Following Thursday’s outage, murmurs of privacy concerns also began popping up, thanks in part to this essay by security researcher Jeffrey Paul. The gist of the essay notes that because of how Apple implements its Online Certificate Status Protocol (OCSP), Apple “knows when you’re at home. When you’re at work. What apps you open there, and how often.” Paul also says that the OCSP requests are unencrypted during transmission, meaning anyone can actually see your activity, and this information ends up at a third-party content delivery network run by Akamai. This is also problematic as whenever you launch a non-Apple program, your Mac sends the app’s hash—a unique identifier—to Apple’s OCSP server to verify that the program isn’t bogus. However, an outage like what happened on Thursday would render apps unable to launch—even on Macs that aren’t running Big Sur.

It should be noted that Paul emphasizes this problem did not start with Big Sur’s public release and possibly began as early as with macOS Catalina or even Mojave. But while previous iterations of macOS allowed for firewalls and VPNs to block this, it appears that Apple apps on Big Sur can simply bypass them. This was known to security researchers during the Big Sur beta, but it seemed many assumed the issue would be patched up before public release.
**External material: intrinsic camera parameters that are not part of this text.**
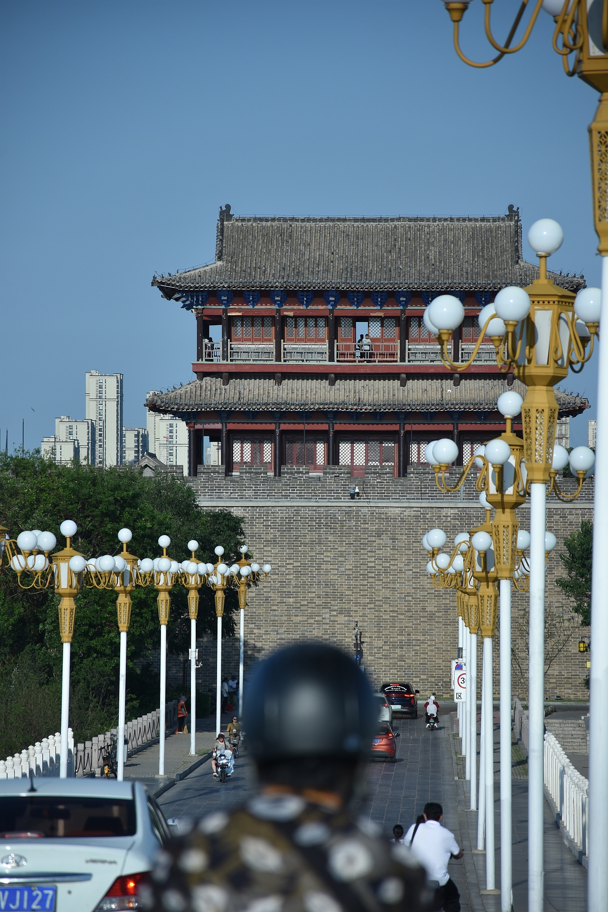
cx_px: 304
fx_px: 5320
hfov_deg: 6.5
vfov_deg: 9.8
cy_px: 456
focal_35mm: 210
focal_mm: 140
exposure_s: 1/500
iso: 110
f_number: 5.6
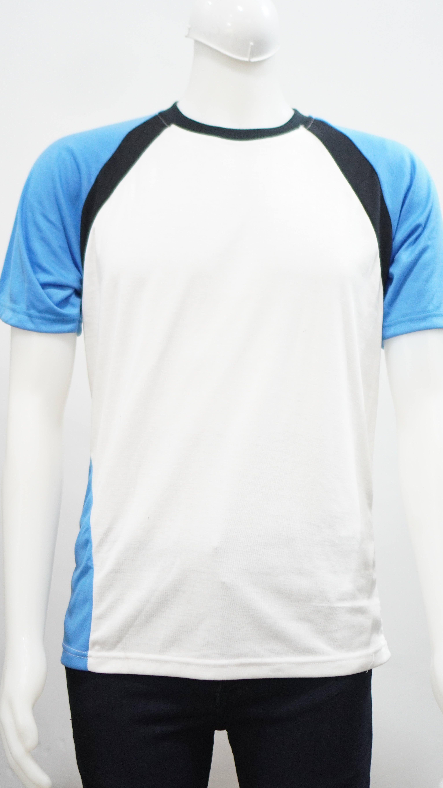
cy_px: 422
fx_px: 1265
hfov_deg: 19.9
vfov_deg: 34.6
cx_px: 234
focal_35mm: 61
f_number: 1.8
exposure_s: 1/125
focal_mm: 35
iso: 800
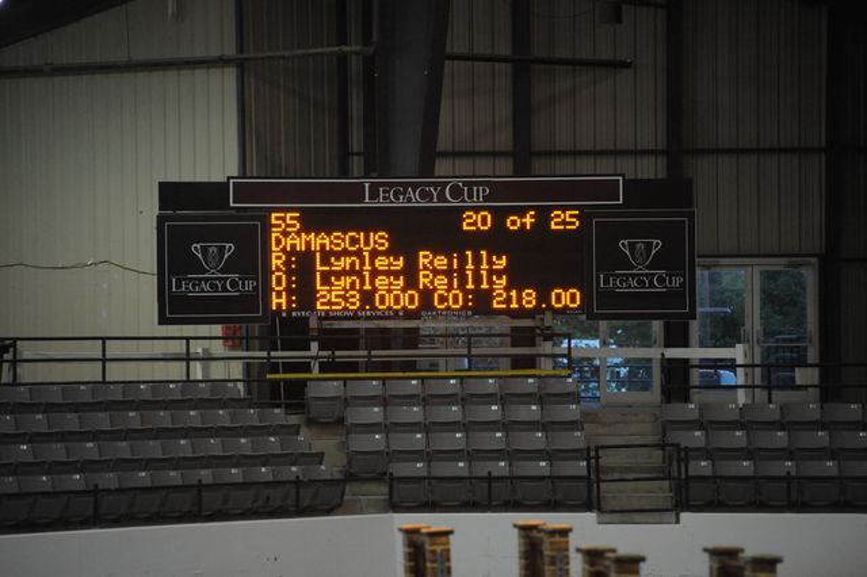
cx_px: 434
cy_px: 288
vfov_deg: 6.9
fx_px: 4814
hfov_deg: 10.3
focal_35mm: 200
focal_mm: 200
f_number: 4.5
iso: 6400
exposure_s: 1/400
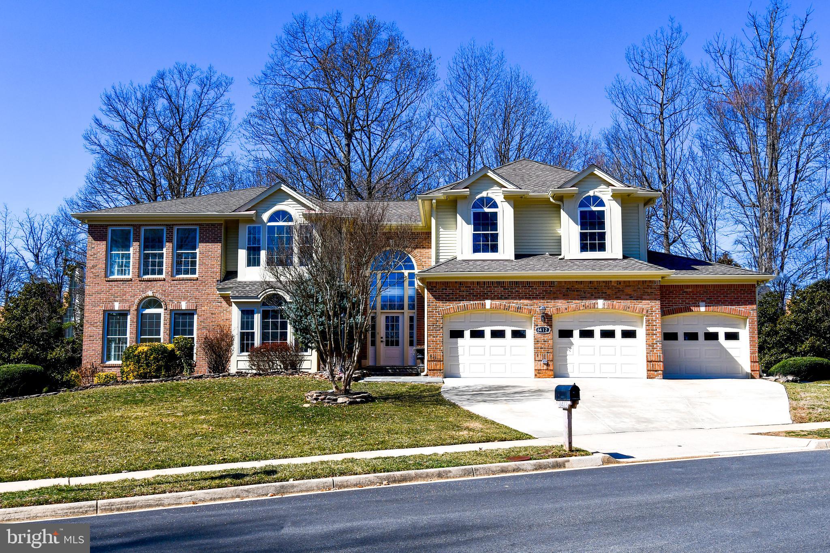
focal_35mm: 30
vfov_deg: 43.6
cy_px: 276
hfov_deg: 61.9
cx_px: 415
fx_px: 692
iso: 100
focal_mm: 20
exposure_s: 1/400
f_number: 10
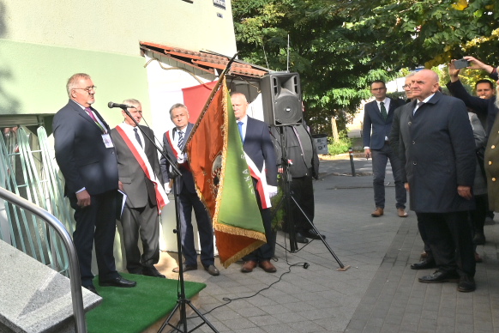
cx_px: 50
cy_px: 113
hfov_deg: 45.0
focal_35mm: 39
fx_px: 541
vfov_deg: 33.9
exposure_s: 1/200
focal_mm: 14
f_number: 9
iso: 125
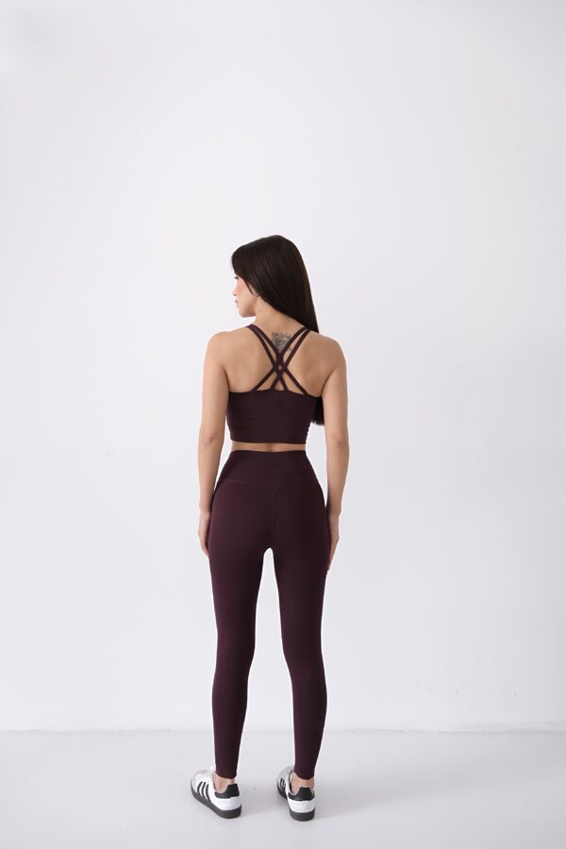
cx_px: 283
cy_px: 424
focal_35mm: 33
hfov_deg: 40.0
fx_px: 778
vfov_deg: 57.2
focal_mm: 22.3
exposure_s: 1/60
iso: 2000
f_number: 5.6
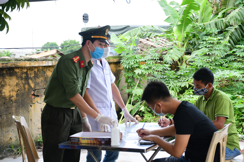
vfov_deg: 18.2
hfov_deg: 27.0
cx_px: 122
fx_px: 508
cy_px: 81
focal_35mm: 75
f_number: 6.3
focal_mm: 50
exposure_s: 1/200
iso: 400
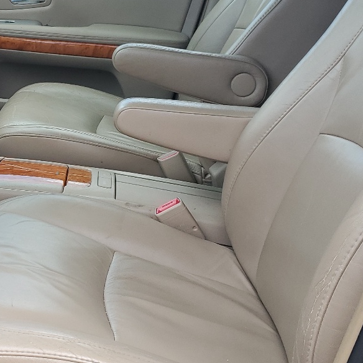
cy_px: 153
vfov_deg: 27.3
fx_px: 747
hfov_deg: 26.2
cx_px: 22
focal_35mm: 63
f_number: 1.5
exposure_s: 1/526
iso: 50
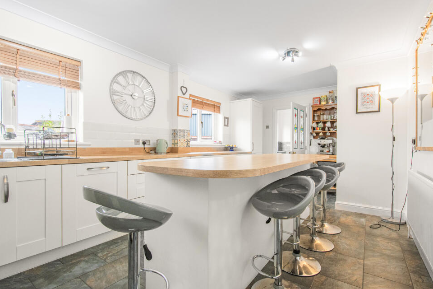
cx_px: 218
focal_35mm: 16
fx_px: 192
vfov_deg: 73.7
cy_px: 147
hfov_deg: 96.7
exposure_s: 1/15
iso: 320
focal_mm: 10
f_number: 8
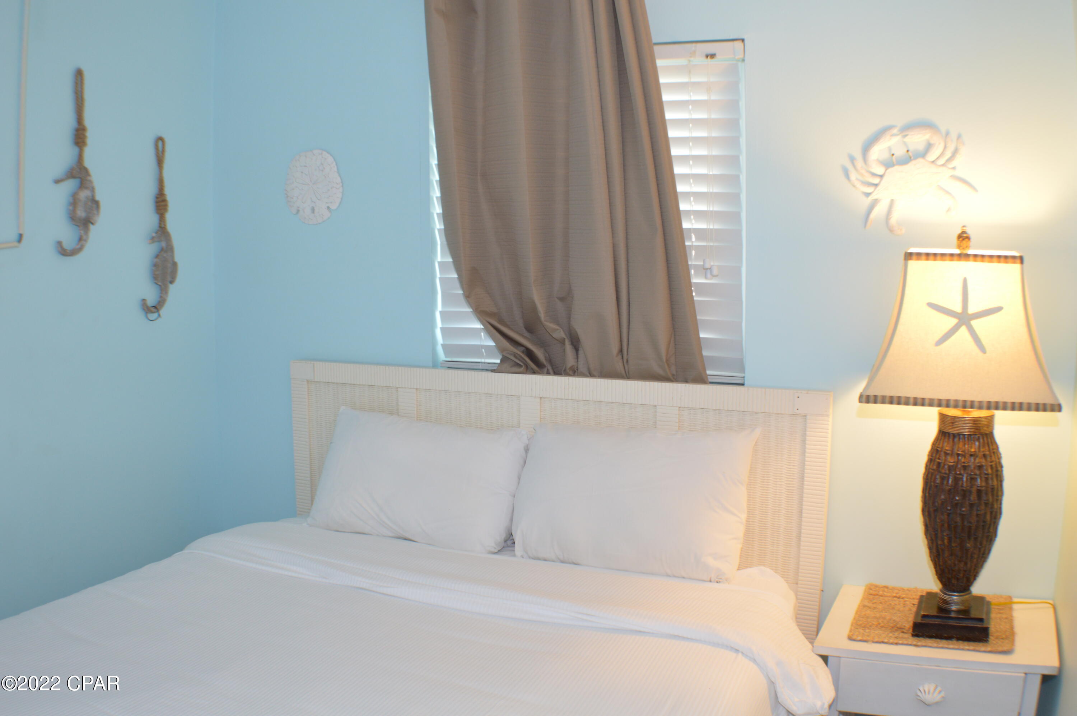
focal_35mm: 48
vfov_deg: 28.0
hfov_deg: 41.1
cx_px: 538
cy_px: 358
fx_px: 1435
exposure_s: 1/25
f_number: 4.8
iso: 400
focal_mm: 32
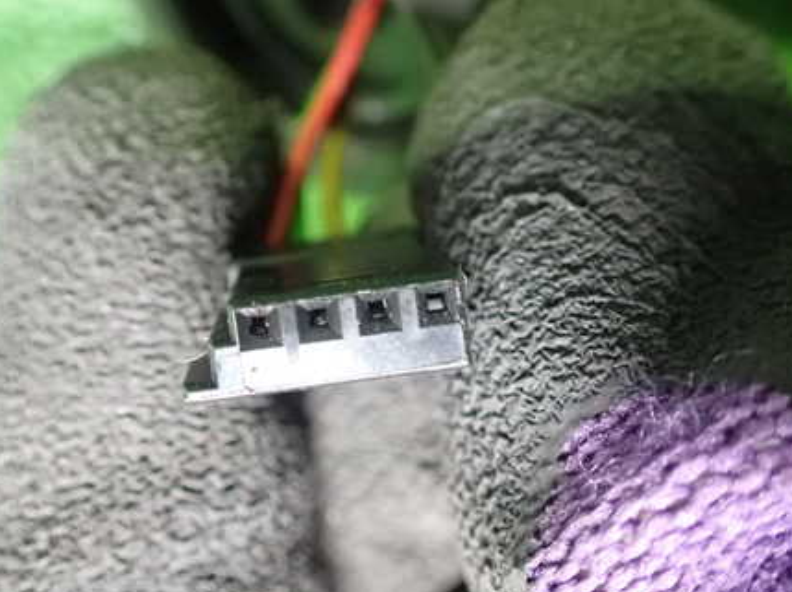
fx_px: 960
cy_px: 280
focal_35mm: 42
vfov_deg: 34.3
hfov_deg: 44.7
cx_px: 336
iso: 1600
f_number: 2.3
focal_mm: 5.4
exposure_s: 1/25
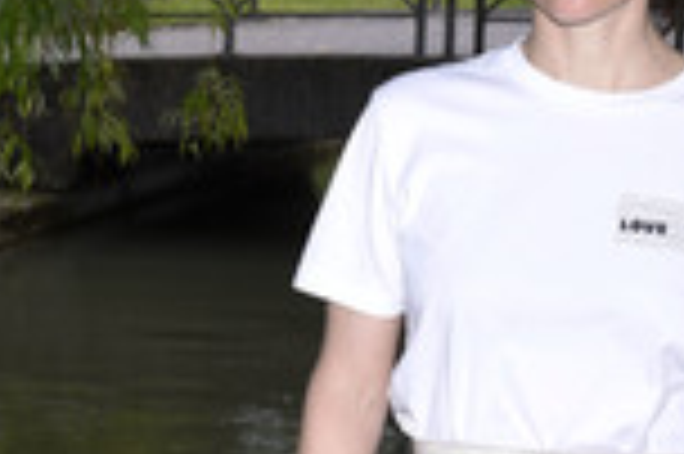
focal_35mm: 148
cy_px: 288
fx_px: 2809
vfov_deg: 9.2
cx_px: 254
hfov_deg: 13.9
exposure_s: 1/160
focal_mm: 50
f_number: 8
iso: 500
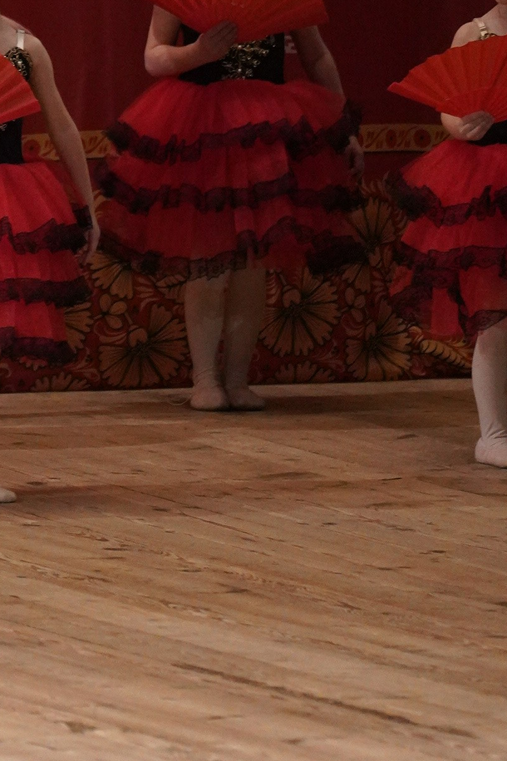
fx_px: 14681
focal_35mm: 695
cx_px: -87
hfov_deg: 2.0
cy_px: -68
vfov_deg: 3.0
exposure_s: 1/400
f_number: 2.8
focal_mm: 180
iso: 3200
That doesn’t appear to be the case.

What this means is bad actors can potentially exploit the fact that Apple apps bypass VPNs and firewalls to pass on malware. This was demonstrated by security researcher Patrick Wardle on Twitter, who noted the security and privacy risks were reported to Apple before Big Sur’s release.

Apple has since responded. In a statement to iPhone in Canada, Apple said it had updated its “Safely open apps on your Mac” page to better explain its privacy protections. “Gatekeeper performs online checks to verify if an app contains known malware and whether the developer’s signing certificate is revoked. We have never combined data from these checks with information about Apple users or their devices. We do not use data from these checks to learn what individual users are launching or running on their devices,” Apple writes on the page. “These security checks have never included the user’s Apple ID or the identity of their device. To further protect privacy, we have stopped logging IP addresses associated with Developer ID certificate checks, and we will ensure that any collected IP addresses are removed from logs.”

Additionally, Apple says over the next year, it will add encrypted protocols for Developer ID certificate revocation checks, stronger protections against server failures, and an option for users to opt-out of these security protections.

As for why the server failed and caused slow app launches, Apple told iPhone in Canada it was due to a “server-side misconfiguration that specifically interfered with macOS being able to cache OCSP responses for developer ID.”

OK! Sure! This is totally a perfectly fine, not at all sketch thing to happen for a company that absolutely prides itself on being a bastion of security and privacy. It’s not in the slightest hypocritical given all the new privacy features it touted for both iOS 14 and Big Sur. In any case, if all this has got you a bit spooked about Big Sur, take a bit of a breather. This sort of back and forth between security researchers and companies are fairly standard any time a new OS launches—and it’s better for the public when security researchers make a big stink to “encourage” Big Tech to fix the vulnerabilities they find. If you’re worried though, it’s not a bad idea to hold off on updating to Big Sur until patches addressing all these issues are released.